* Records provided *

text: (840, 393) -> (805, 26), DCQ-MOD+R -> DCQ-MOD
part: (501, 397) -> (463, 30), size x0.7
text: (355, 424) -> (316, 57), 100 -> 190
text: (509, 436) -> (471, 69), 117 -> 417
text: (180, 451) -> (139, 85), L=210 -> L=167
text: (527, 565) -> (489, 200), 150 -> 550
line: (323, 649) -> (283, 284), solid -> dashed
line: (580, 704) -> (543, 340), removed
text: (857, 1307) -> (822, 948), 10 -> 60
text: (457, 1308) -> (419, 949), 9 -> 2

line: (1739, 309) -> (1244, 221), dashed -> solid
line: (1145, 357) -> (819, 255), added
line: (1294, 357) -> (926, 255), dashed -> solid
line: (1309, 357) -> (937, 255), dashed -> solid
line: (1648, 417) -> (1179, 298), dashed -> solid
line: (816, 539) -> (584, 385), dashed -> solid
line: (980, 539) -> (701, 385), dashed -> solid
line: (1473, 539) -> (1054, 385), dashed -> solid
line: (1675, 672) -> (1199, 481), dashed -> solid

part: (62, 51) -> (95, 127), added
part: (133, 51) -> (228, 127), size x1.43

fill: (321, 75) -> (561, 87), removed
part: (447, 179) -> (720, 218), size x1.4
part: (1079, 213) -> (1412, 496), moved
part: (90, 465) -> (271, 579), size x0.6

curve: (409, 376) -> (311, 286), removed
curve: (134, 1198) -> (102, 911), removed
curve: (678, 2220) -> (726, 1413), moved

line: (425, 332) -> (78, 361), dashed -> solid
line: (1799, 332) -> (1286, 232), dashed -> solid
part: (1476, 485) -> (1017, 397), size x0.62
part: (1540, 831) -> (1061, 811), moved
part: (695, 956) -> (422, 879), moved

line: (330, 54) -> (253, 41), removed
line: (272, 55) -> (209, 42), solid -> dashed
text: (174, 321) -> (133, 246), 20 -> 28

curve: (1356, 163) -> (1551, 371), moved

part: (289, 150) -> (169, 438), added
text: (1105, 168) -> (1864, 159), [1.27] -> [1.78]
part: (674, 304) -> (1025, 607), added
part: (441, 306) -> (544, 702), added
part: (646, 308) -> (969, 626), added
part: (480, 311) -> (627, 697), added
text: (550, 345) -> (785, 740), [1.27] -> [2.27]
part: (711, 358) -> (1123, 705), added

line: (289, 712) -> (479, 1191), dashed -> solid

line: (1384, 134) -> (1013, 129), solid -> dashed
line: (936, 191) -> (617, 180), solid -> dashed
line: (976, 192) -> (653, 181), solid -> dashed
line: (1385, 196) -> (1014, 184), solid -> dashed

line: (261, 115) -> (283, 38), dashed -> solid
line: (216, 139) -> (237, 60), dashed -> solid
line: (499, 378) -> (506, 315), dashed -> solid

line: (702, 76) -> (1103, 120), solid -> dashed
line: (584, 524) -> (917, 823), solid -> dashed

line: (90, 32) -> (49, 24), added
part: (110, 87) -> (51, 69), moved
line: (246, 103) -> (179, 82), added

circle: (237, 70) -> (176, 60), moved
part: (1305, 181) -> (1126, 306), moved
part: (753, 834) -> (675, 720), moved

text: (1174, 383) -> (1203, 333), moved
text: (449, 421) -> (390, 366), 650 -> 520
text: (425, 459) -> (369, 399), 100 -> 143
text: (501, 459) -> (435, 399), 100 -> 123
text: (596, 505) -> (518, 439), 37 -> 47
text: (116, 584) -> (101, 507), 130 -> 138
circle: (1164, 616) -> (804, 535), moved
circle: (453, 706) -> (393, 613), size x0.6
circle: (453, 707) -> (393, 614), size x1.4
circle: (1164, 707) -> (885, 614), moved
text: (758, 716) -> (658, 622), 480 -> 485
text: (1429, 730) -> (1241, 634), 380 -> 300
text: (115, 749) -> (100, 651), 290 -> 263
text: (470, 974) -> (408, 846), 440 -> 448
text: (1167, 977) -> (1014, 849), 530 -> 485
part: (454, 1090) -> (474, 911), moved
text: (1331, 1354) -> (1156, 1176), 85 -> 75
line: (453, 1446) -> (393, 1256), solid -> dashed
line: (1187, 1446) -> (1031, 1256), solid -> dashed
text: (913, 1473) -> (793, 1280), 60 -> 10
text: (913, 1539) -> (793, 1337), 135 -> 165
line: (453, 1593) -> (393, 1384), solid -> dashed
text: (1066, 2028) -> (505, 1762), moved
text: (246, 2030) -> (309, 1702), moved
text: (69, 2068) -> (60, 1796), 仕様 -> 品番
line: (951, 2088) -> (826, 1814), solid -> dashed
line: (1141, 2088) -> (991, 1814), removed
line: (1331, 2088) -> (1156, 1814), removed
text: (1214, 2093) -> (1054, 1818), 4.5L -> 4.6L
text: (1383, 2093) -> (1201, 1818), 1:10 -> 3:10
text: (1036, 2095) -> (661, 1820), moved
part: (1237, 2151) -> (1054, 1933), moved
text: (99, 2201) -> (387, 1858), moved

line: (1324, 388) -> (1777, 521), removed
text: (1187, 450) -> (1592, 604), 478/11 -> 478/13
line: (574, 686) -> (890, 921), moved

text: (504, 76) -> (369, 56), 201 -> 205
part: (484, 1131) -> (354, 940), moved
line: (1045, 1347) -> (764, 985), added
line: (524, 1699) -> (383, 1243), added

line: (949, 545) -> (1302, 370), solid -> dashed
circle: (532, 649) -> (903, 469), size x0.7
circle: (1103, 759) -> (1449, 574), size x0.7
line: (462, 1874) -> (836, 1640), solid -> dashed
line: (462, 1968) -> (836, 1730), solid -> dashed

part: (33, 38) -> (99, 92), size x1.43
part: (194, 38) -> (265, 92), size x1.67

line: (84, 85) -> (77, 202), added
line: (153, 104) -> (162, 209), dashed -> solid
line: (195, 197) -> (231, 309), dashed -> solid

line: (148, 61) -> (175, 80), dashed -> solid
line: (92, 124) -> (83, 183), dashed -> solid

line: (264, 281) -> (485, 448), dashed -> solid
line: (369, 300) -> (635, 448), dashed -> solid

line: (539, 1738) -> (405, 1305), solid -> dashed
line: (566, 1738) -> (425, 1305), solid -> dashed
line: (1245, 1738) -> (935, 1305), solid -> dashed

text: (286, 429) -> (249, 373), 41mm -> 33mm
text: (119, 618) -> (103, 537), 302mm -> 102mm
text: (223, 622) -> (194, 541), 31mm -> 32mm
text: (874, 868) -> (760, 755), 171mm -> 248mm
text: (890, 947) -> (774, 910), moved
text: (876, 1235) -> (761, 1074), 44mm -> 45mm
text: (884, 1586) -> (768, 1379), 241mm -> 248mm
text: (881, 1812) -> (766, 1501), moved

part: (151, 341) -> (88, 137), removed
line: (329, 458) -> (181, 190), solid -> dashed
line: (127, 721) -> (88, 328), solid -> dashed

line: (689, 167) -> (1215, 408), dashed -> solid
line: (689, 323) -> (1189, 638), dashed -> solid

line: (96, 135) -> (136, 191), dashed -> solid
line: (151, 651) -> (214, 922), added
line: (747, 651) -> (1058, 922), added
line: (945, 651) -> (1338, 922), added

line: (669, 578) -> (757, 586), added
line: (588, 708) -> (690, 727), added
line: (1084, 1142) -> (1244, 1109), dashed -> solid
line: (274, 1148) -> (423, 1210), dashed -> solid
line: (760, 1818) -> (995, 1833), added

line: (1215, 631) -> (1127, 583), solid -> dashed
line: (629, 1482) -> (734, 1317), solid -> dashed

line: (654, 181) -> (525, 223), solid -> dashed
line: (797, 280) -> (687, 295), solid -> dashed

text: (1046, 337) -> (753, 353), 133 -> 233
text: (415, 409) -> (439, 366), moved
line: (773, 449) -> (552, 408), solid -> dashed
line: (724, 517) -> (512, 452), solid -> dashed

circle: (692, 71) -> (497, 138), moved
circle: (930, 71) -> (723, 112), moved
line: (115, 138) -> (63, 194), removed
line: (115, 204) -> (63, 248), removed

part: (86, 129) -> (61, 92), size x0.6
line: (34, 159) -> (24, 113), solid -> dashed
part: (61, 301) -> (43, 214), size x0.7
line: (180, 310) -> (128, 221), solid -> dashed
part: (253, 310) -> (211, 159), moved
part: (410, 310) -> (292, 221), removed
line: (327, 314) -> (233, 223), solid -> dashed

* Your task *
If a line in the entries contains "circle", copy it.

* Task response *
circle: (237, 70) -> (176, 60), moved
circle: (1164, 616) -> (804, 535), moved
circle: (453, 706) -> (393, 613), size x0.6
circle: (453, 707) -> (393, 614), size x1.4
circle: (1164, 707) -> (885, 614), moved
circle: (532, 649) -> (903, 469), size x0.7
circle: (1103, 759) -> (1449, 574), size x0.7
circle: (692, 71) -> (497, 138), moved
circle: (930, 71) -> (723, 112), moved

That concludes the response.